# Another Low cost fencing thred



## Woodhaven (Jan 21, 2014)

This is just a suggestion as I have no idea of the cost, but there is a type of wire that is used for dogs, they wear a collar and when they come too close to the wire I think it gives a bit of a shock. I understand that this wire is buried under the ground which would add a lot to the cost but if it was just put up on the fence along with the wire that you are using for the horses it might work on the dogs and you would not have to put it underground.
I don't know the cost of this and if it works just as well above ground but something to consider.


----------



## KigerQueen (Jun 16, 2013)

we tried the invisible fence on a dog we used to have. he completely ignored it. it would leave red marks from zapping him but he just kept wagging his tail. dont want to risk it with an aggressive dog. the fence it also to keep people out. someone keeps trying to get into my SILs house and get the kids. there were back for the 5-6th time today trying to coax the kids out of the house.


----------



## greentree (Feb 27, 2013)

Look on Craigslist list for used high tensile horse fence....it is relatively easy to take down and reinstall, and you can buy t posts used, too. Run hot wire or hot barbed wire on the top.


----------



## HombresArablegacy (Oct 12, 2013)

Field fencing, also known as hog wire, comes in 330 ft lengths. You'd need 3 rolls to fence in the area you quoted. Run a strand of hot wire on top. Keeps the horses and dogs in, keeps stray dogs out. 

I just have to say if these people are so determined that they are actually trying to coax children outside, I'd call the cops Pronto, get video of them on the property, and greet them with a big azz gun!
_Posted via Mobile Device_


----------



## Horseychick87 (Feb 5, 2014)

No climb horse mesh would do the job, brand new a 200 foot roll here costs about $300 for the 5 or 6 foot height.

### SUPPLIED INFORMATION
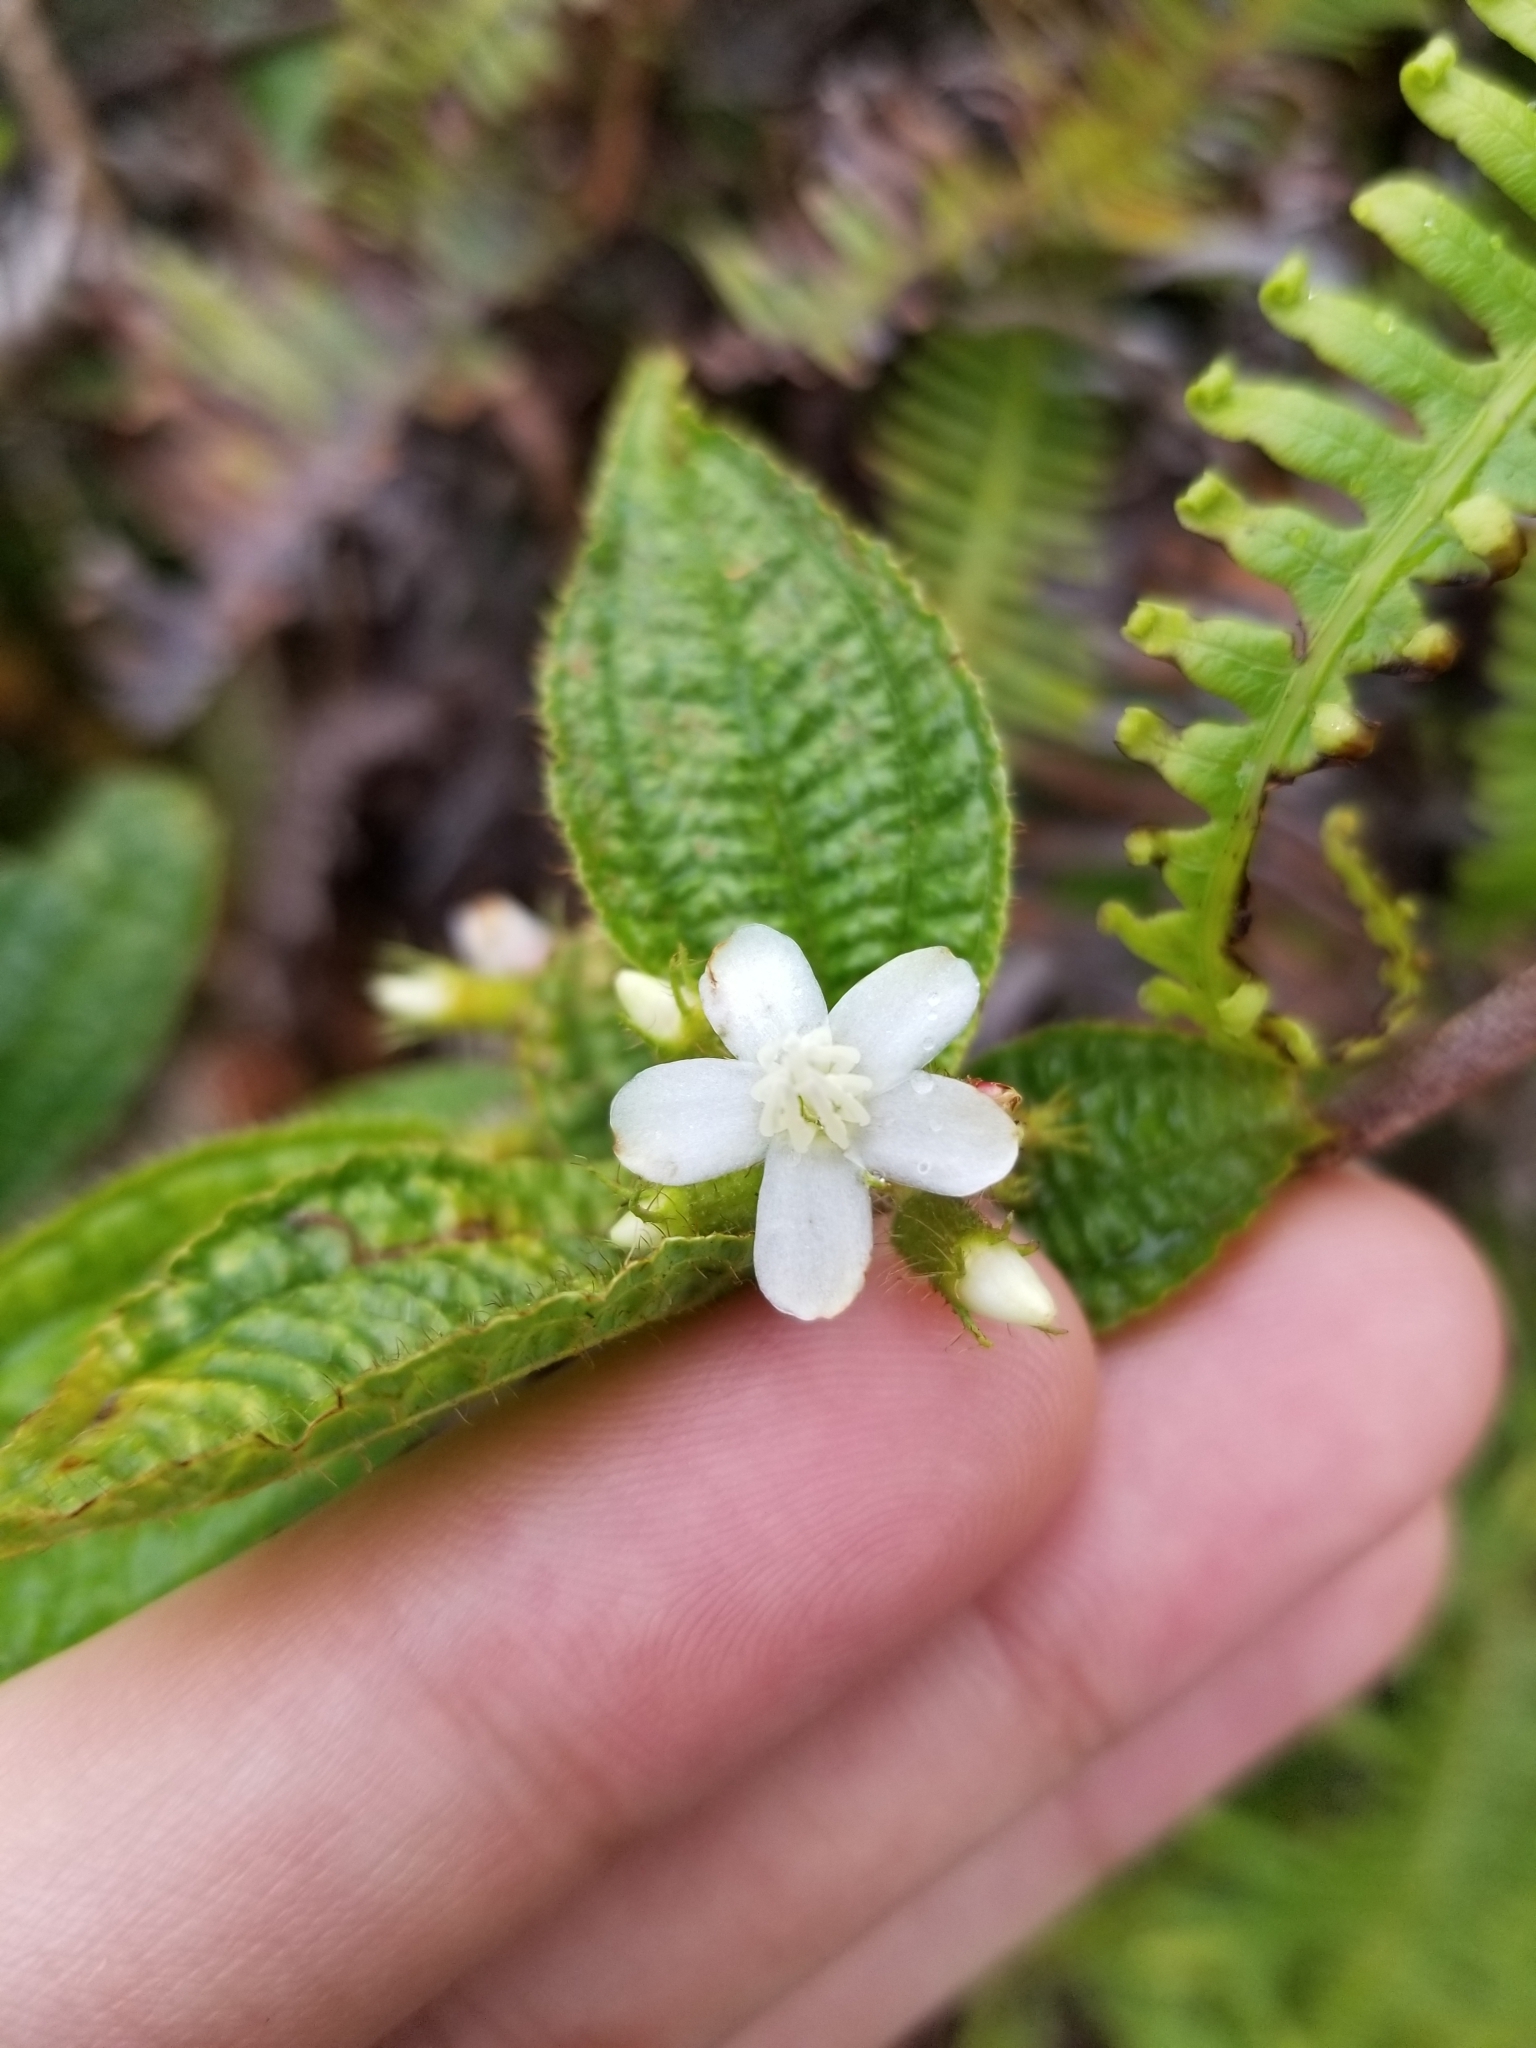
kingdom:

### PARTS OF THE EXERCISE
a - Duplicate a passage from the fencing thread, beginning at the words "we tried the" and stopping after "on the top.".
b - Write the next part of the fencing thread, picking up right after its last post.
The lines have nothing to do with the fencing thread.

### PER-TASK OUTPUTS
a -
we tried the invisible fence on a dog we used to have. he completely ignored it. it would leave red marks from zapping him but he just kept wagging his tail. dont want to risk it with an aggressive dog. the fence it also to keep people out. someone keeps trying to get into my SILs house and get the kids. there were back for the 5-6th time today trying to coax the kids out of the house.


----------



## greentree (Feb 27, 2013)

Look on Craigslist list for used high tensile horse fence....it is relatively easy to take down and reinstall, and you can buy t posts used, too. Run hot wire or hot barbed wire on the top.

b -
For the freak that is harassing your family I'd say a Smith & Wesson 629 .44 would work well, and you have both Stand your ground and Castle Doctrine laws in your state. AZ Castle laws actually list fear of kidnapping as a reason to defend yourself or another (minor). So I might apply the 'SSS' law to it. ;-)


----------



## KigerQueen (Jun 16, 2013)

lol there are two 22 istals, a 40 and a357 with their names on it. police have been called out each time. persons have tried to get to the kids 5 times already. Im liking the idea of hot barbed wire. **** imagine getting caught on that!!!


----------



## JCnGrace (Apr 28, 2013)

I'd do the field or no climb fencing put a hot barb wire across the top and another strand midway down on the outside of the fence. I think I'd be setting up some security cameras as well because the thought of someone trying to get at kids over and over again is downright scary.


----------



## DraftyAiresMum (Jun 1, 2011)

Honestly, nothing is going to keep a determined person out. Even block walls can be scaled relatively easily. No-climb is a littler harder to climb, as it doesn't really hold its shape, even when stretched tight, but it can be cut easily enough.
_Posted via Mobile Device_


----------



## KigerQueen (Jun 16, 2013)

i like the idea of no climb fencing electrified. herder to climb even with a blanket over it and even more so when they get shocke with HIGH voltage. we have a fundraiser (kinda like a go fund me) to help raise money for a fence and security cameras. they make enough to live contently but by no means make enough to build a fence like this in the next 6 months. i already spend about 200 just to extend their yard by 60 ft (to extend the back yard around the side and front of the house to block the kids windows). just doing that has kept then away from the windows. its more like hog panels but in a rolled fence form. so they cant even cut it because the dogs can stick their heads though it and their shepherd thing will bite you if he dose not know you. 

here is a pic of the amount of land they are trying to fence off. they want the entire property fenced so they can keep them away from the horses as well.


----------



## boots (Jan 16, 2012)

Somebody is trying to get kids? Why the heck are they still there?

If I absolutely had to stay, my children would be in my sight at all times. Police are pretty good at solving crimes. Not preventing them.

Fencing? Maybe what they have around prisons. But I can tell you, as a street urchin growing up in Detroit, I used to get over 3-strand razor wire just for fun. 6-strand was formidable.


----------



## KigerQueen (Jun 16, 2013)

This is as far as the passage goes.